TOKYO (July 26): Benchmark Tokyo rubber futures dropped on Thursday amid worries over demand in China, the world’s biggest buyer, due to mounting trade tensions, while a blast outside the US embassy in Beijing raised concerns over political stability.
A bomb exploded outside the US embassy on Thursday, wounding the lone assailant, the embassy said in a statement, but police described the weapon merely as a “firework device”.
“The news raised questions about stability of China’s political situation,” said Hiroyuki Kikukawa, general manager of research, Nissan Securities.
“Investors are worried about both economy and politics of China going forward amid its trade wars with the United States,” he said.
The new Tokyo Commodity Exchange (TOCOM) rubber contract for January delivery finished at 167.1 yen (US$1.51) per kg, down 1.7 yen, or 1%, from an opening price of 168.8 yen.

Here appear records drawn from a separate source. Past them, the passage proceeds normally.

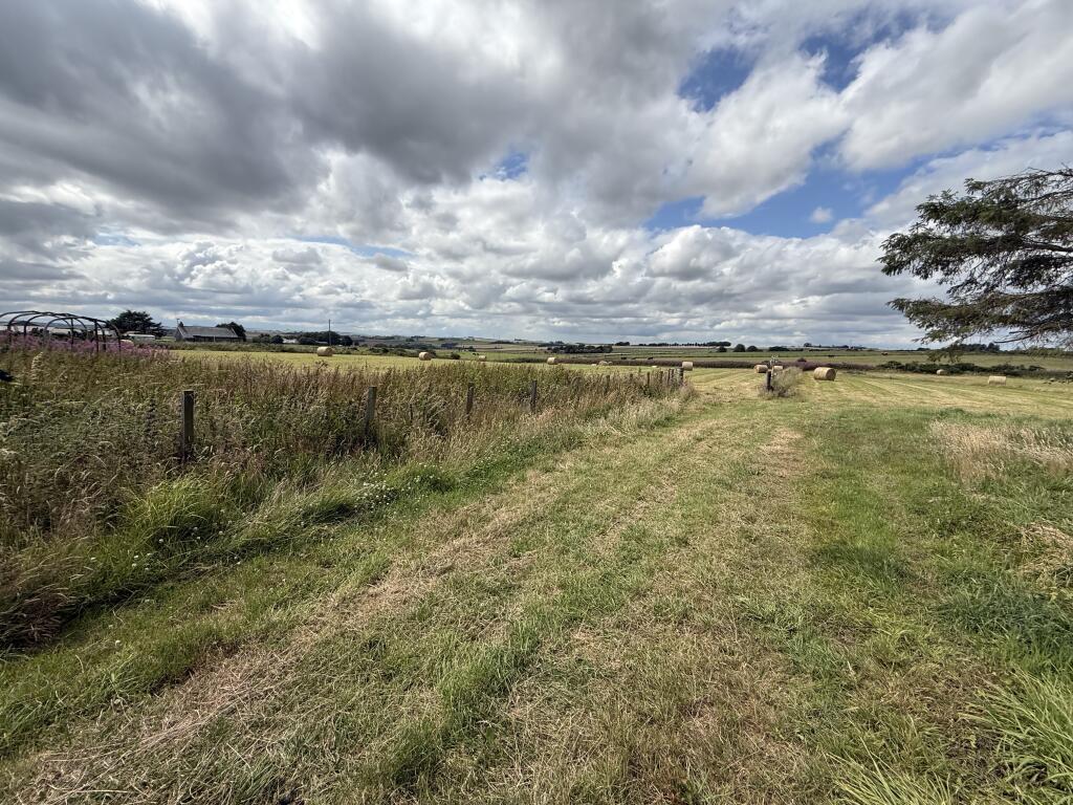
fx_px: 434
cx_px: 536
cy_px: 402
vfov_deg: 85.7
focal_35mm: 14
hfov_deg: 102.1
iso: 50
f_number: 2.2
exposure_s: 1/3289
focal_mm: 2.22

The TOCOM benchmark, which sets the tone for rubber prices in Southeast Asia, hovered around a near 22-month-low hit in the previous session.
The most-active rubber contract on the Shanghai futures exchange for September delivery rose 15 yuan to finish at 10,295 yuan (US$1,519) per tonne.
“We hear there may be some impact on rubber output in Yunnan province due to heavy rain, which may cap further losses, but the rubber prices is likely to stay under pressure because of worries over China,” Kikukawa said.
The front-month rubber contract on Singapore’s SICOM exchange for August delivery last traded at 132.7 US cents per kg, unchanged from the previous day.